Mark entered the room his father had occupied for the last few years of his life, looked at him as he sat on the edge of the bed, a bed that would be replaced very soon with the desk he'd run across at a garage sale. With his father gone, he would finally have the office space he needed.
"You ready to go, Dad?"
His caring, almost worried tone drew a content smile from the older man. "Yes, Son. I’m sure I am."
Mark walked over and leaned down. "I'll carry your bag."
The Cherokee Indians were a proud bunch though and no one was going to carry this Indian's suitcase. His father took it up right away, firmly stood.
"No, I've got it."
Frail though he was, his strength did not betray him. Yet there wasn't much in the suitcase anyway, just a few changes of clothes.
The day was warm, the pine trees towered. Mark led the way, off the porch and onto the footpath which led up through the woods. The retirement home the state had set up for the elderly Cherokees wasn't that far away. Mark was glad. This meant he could go visit his father often.
His father stopped a few feet off the porch. Inhaled deeply.
"Smell that," he said. "Smells exactly the same the day my father and I made this walk. Crazy thing, isn't it?"
A tight smile, "yeah, Pop. It's crazy. Now, come on."
A bird sang, a squirrel scampered. His father took note. “I’d swear that was the same squirrel I saw that day too. But I’m sure squirrels don’t live that long. What are the odds?"
“Yeah, Pop. What are the odds? Now, come on. You wouldn’t want to be late. They’re expecting you for lunch.”
A little further on and his father stopped again.
A leathery hand reached out to get something off the ground.
"My father's pipe!” he gasped, “after all this time.
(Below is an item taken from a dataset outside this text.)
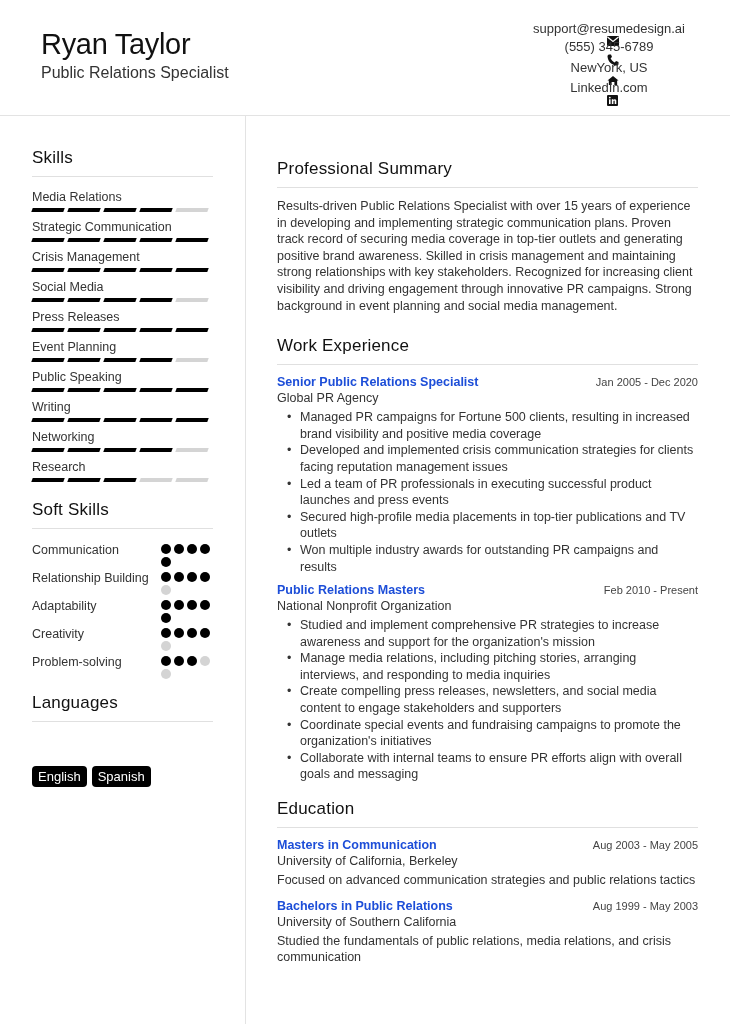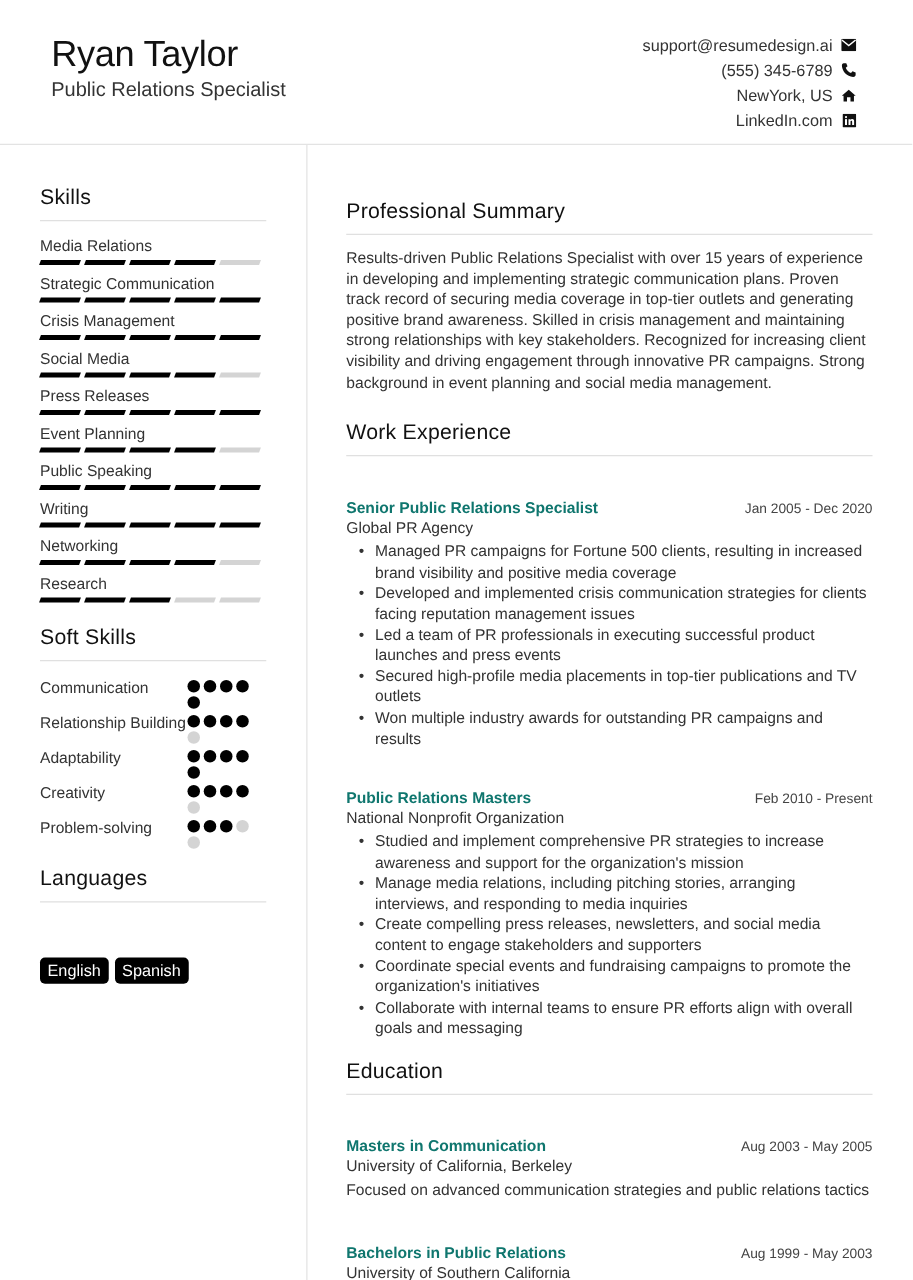"support@resumedesign.ai" .contact-row { flex-direction: none -> column }
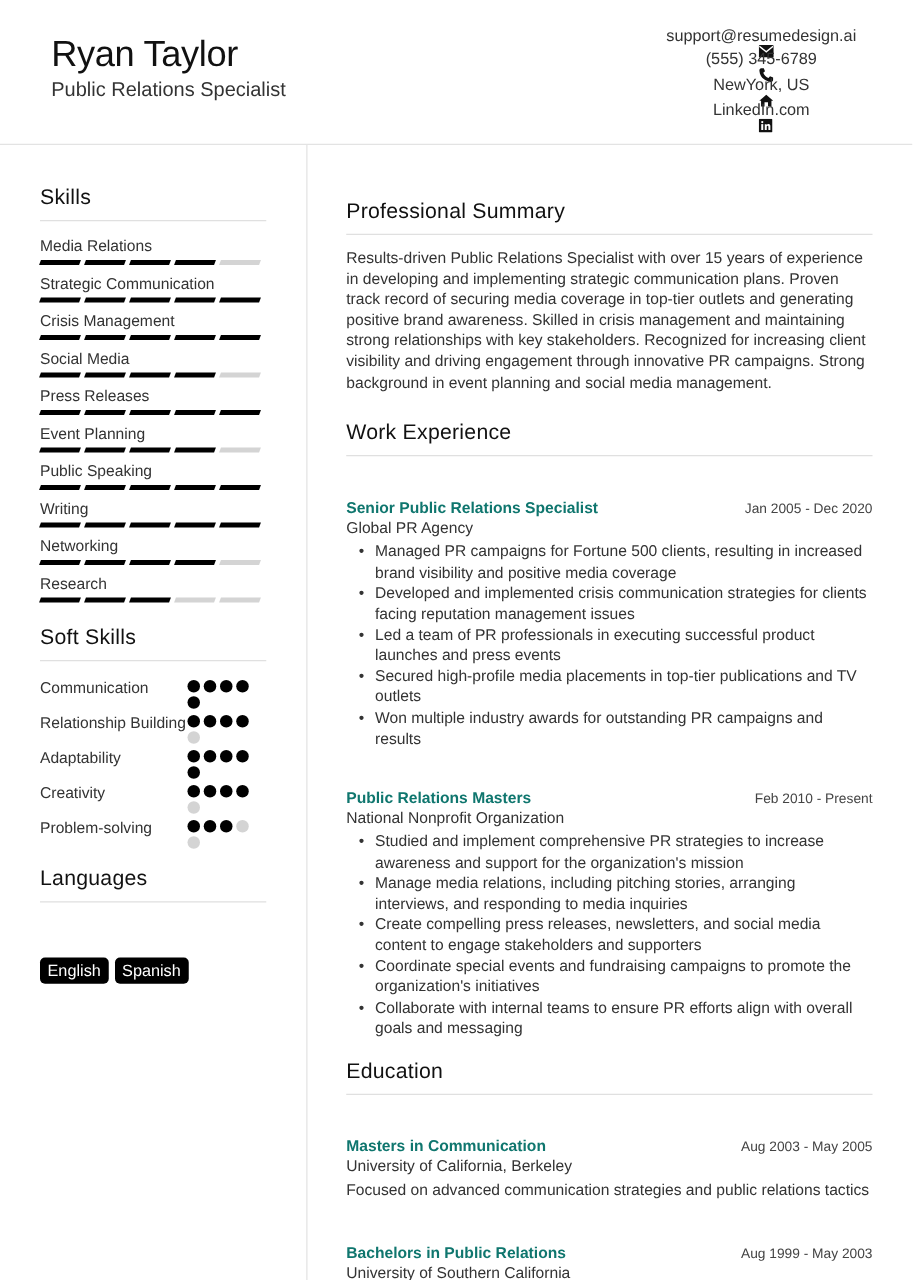"Senior Public Relations Specialist" .job-title { color: #0f766e -> #1d4ed8; margin-top: 24px -> none }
He left it here the day we made this walk. Said he was going to quit smoking. And did!"
Mark stared long and hard.
"You might as well leave it here. You know they won't let you keep it at the home. Now come on or you'll miss lunch."
They walked on.
"You know, Pop, they're really good to people up here."
His father chuckled.
"Of course, they are! Don't you worry."
"Oh, I'm not worried. I just wanted to make sure you understood."
"What's there to understand? My father made this walk, my grandfather made this walk. Even his father made this walk. They lived out their lives right up there on that hill and enjoyed it."
Not much further and his father stopped again. Pointed. "See that?" he said, stared at the carving of initials on a tree. "My father put that there. This one here--my grandfather. And this one--"
"Yeah, Pop, I know Great Grandpa." Almost agitated now, he looked at his watch. "Come on, it's just a little further."
The building coming into view, Mark's father stopped at a log. "I'm going to rest her for a minute, if you don’t mind."
"Sure." Mark sat beside him.
His father chuckled lightly. "You know, you're sitting right where I sat the day I made this walk with my father."
Mark stared helplessly into his fathers eyes. “Really.”
“Yes, really and I’m sure my grandfather sat there once and his father too.”
Mark stood. Took up his father's suitcase and started to walk. But not toward the retirement home, instead, he walked the other way. He stopped after a few steps and turned.
"You're going the wrong way, Son."
Mark sighed. "No, Pop. I'm making a new way."
"What about your office?"
"Somehow it's not that important anymore."
Back at the tree with the initials, Mark stopped to stare. He then pulled out his knife and scratched through what his father had carved on their way up.